“Tough on Wall Street” is a career tag line, something used for self-aggrandizement and as a stepping stone to higher positions and more power. In a world where making money is a Bad Thing, being in the finance and securities game attaches a presumption of guilt to you, where you get blamed for everything from melting icecaps to premature balding, and where there are enough vague, conflicting and unjust laws to tar and feather anyone, prosecutors and government investigators have a whole lot to gain and very little to lose in engaging in long-term inquisitions. Former NY Attorney General and Governor of NY (of brief tenure) Eliot Spitzer made his career in exactly such a manner, vilifying individuals and firms on Wall Street in the court of public opinion and forcing most of them to agree to some “settlement” in order to avoid further damage to their reputations.
Recently, when Spitzer was looking to get back into politics, I heard from a couple acquaintances that the people he targeted with his thug tactics “must have done something wrong” for him to target them in the first place, even though he came up with nothing he could use in court. Presumptions of guilt of this sort turn our entire system of constitutional protections and limited government on its head. Why would people presume such? Because the accused were Wall Street big shots? Because they must have done Bad Things to become successful? Because there is a history of malfeasance and bad actors on Wall Street? It’s easy to fall into such a trap, but it’s no different than presuming that all Italians are mobbed up because there has been a history of Italians in organized crime. Sure, people can have opinions outside what a court tells them, but, to quote the speculative fiction author Harlan Ellison:
You are not entitled to your opinion. You are entitled to your informed opinion. No one is entitled to be ignorant.
Yet, presumptions of guilt, born out of ignorance and a predisposition due to a systemic denigration of certain profiles, are rampant in our society. The George Zimmerman-Trayvon Martin case was awash in that, from several different angles. Anyone who makes a lot of money, whether on Wall Street, in the corporate world at large, or even as a self-made businessman, faces this presumption. People who look a certain way, or dress a certain way, or come from certain parts of the country or the world, or who have certain beliefs also get tagged this way. We presume a set of political beliefs and lifestyle choices for the guy with the scraggly beard, ironic hat, weird rings in his earlobes and tattoos up his neck and a different one for the guy with the southern drawl and big beer belly. Which of the two we’d reflexively trust more depends on our own beliefs and lifestyle preferences.
On the flip side, the people who SHOULD face some sort of presumption, some automatic level of distrust, i.e. our politicians, all too often operate under a presumption of beneficence and altruism. Our system of government was born out of distrust and suspicion, and is structured to limit politicians’ power. Yet, people are all too ready to cede ever more power to the politicians, even when they abuse the power they have, even after witnessing the endless parade of miscreants, even though political corruption and abuse of power are standard punch lines of for stand-up comics, and even though politicians who have actually been found guilty of misconduct remain among those to whom this power gets ceded.

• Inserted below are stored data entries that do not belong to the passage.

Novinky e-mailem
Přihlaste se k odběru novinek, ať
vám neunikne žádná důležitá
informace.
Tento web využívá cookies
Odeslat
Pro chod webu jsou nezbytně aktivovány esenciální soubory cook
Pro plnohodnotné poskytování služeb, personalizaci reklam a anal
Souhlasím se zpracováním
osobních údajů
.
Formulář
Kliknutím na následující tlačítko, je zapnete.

Going into politics is extolled as a noble, selfless and sacrificial pursuit and dubbed as “public service.” Yet who actually serves the public more, someone who forces his will and whims upon some for the benefit of others, or someone who offers goods and services that others can freely choose to partake of? Why is it that politicians always seem to end up rich? Why does so much power in society accrue to them? Why do they so often seem to skate away from scandals? Why does corruption and breaking of the public trust so often go unpunished? Why did the Founding Fathers feel it so necessary to create a government that placed strict limits on what politicians are allowed to do?

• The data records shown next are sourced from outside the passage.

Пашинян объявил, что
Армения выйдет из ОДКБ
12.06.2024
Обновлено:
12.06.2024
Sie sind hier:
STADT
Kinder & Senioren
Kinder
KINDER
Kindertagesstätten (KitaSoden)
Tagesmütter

Those of us who pay attention know that those limits are necessary because, among other reasons, the normal competitive pressures of the free market, pressures that work passively and perpetually to punish those who act against societal desires, aren’t there in politics. The reward and punishment system in politics is nothing like that of the free market. Forced redistribution of wealth and accrual of power are encouraged. Penalties and punishment for corruption, graft, excessive greed and misuse of power are easily dodged. Far too often, the motivation to do good and be responsible is entirely dependent on individual politicians’ internal moral codes. There’s no feedback system apart from elections. Even elections, long held up as the all-encompassing check against bad acts, are so intertwined with forced redistribution of wealth and forcible use of power that, as a correcting force, they’re quite weak. Corrupt politicians get re-elected far more often than not.

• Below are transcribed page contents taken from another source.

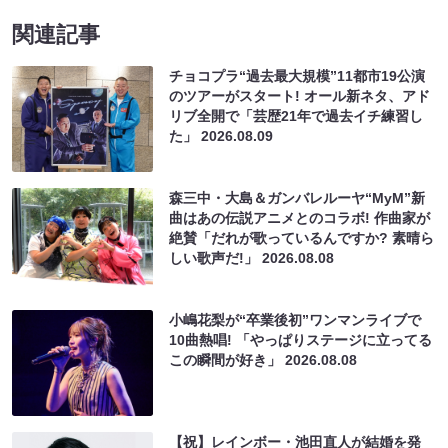
関連記事
チョコプラ“過去最大規模”11都市19公演
のツアーがスタート! オール新ネタ、アド
リブ全開で「芸歴21年で過去イチ練習し
た」
2026.08.09
森三中・大島＆ガンバレルーヤ“MyM”新
曲はあの伝説アニメとのコラボ! 作曲家が
絶賛「だれが歌っているんですか? 素晴ら
しい歌声だ!」
2026.08.08
小嶋花梨が“卒業後初”ワンマンライブで
10曲熱唱! 「やっぱりステージに立ってる
この瞬間が好き」
2026.08.08
【祝】レインボー・池田直人が結婚を発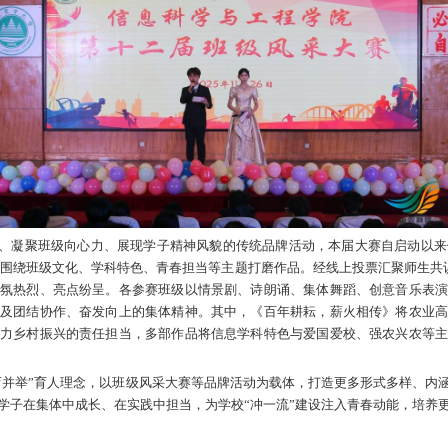
1月28日讯
11月26日，信息学院举办第十二届班级风采
春风采。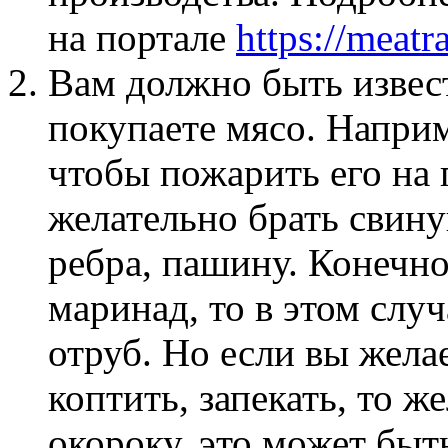
на портале
https://meatra
Вам должно быть извест
покупаете мясо. Наприме
чтобы пожарить его на 
желательно брать свин
ребра, пашину. Конечно
маринад, то в этом слу
отруб. Но если вы жела
коптить, запекать, то ж
окороку, это может быть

In contrast, in a free market, businessmen are subject to passive and powerful correcting forces. Sell an inadequate product, sell a dangerous product, pay the price. Barring rent-seeking and political connections (neither of which is “free market”), there’s nothing to shield the businessman from consequences. What’s more, those consequences don’t require active intervention by some politician or bureaucrat. An inferior product won’t be purchased, a dangerous product will lead to lawsuits, all without you or I demanding it. There is, of course, the reality that Wall Street is very far removed from being a “free market,” but the fault for that lies squarely at the feet of the politicians and the statism-inclined voters who demand regulation and oversight (ineffective and cronyism enabling though it may be, but that’s a different topic).
Who, then, is more deserving of trust? The politician, who has so much motivation and opportunity for misdeeds, or the free-market businessman, who is far more likely to suffer fallout from misdeeds? Why have things gotten so upside-down?
The answer, unfortunately, is that “trust” isn’t the real motivating factor in people’s behaviors regarding politicians and the successful people in the private sector. The dirty truth is that many are driven by self-interest, greed and envy, and in a society where government is as large as it is in ours, those drives and motivations are far more easily fed by going with open hands to politicians than by engaging in the free market. Don’t expect people to admit to this, though, because that would require an admission of base motives. They will tell you that they want politicians to protect them from the ravages of bad actors in the free market, but what they really want is for politicians to bend the world in their favor. Politicians demonstrate that they’re worthy of voters’ “trust” by heaping largesse upon them, either directly or by bending others to their will.
Trusting someone means you are giving some power over you to another person. In trusting someone, you are taking a risk. In simple cases e.g. your morning cup of coffee, you trust the retailer to actually put coffee in your cup, and (possibly) add cream and sugar to your liking. You are also trusting him to sell you a cup of coffee of decent quality, coffee you’ll enjoy. The flip side is that he’s risking your future business and his reputation if he doesn’t live up to your trust. Scale things up, and you get the same sort of dynamic with you and big business, and you and politicians. But, ask yourself who has greater power to do you harm? “Risk,” in a semi-quantitative sense, is the product of probability and consequences. Compare the probability of harm of a free-market business, facing strictly voluntary consumer participation, competitive pressure, and potential consumer backlash for inadequate or malevolent performance to that of a politician who, in most cases, is heavily protected from the consequences of his misdeeds. Compare the levels of consequences, the degrees of harm that these entities are empowered to do to you. Where is the greater risk in trusting? Certainly in the politician.
Be parsimonious in offering your trust to those you don’t know. Be suspicious of those who seek your trust in the name of the public good. Be more suspicious of those who tell you you should put your trust in the government. Trust is a valuable and risky state and action, and the greatest risk comes in emplacing it in those who have the ability to do the most harm.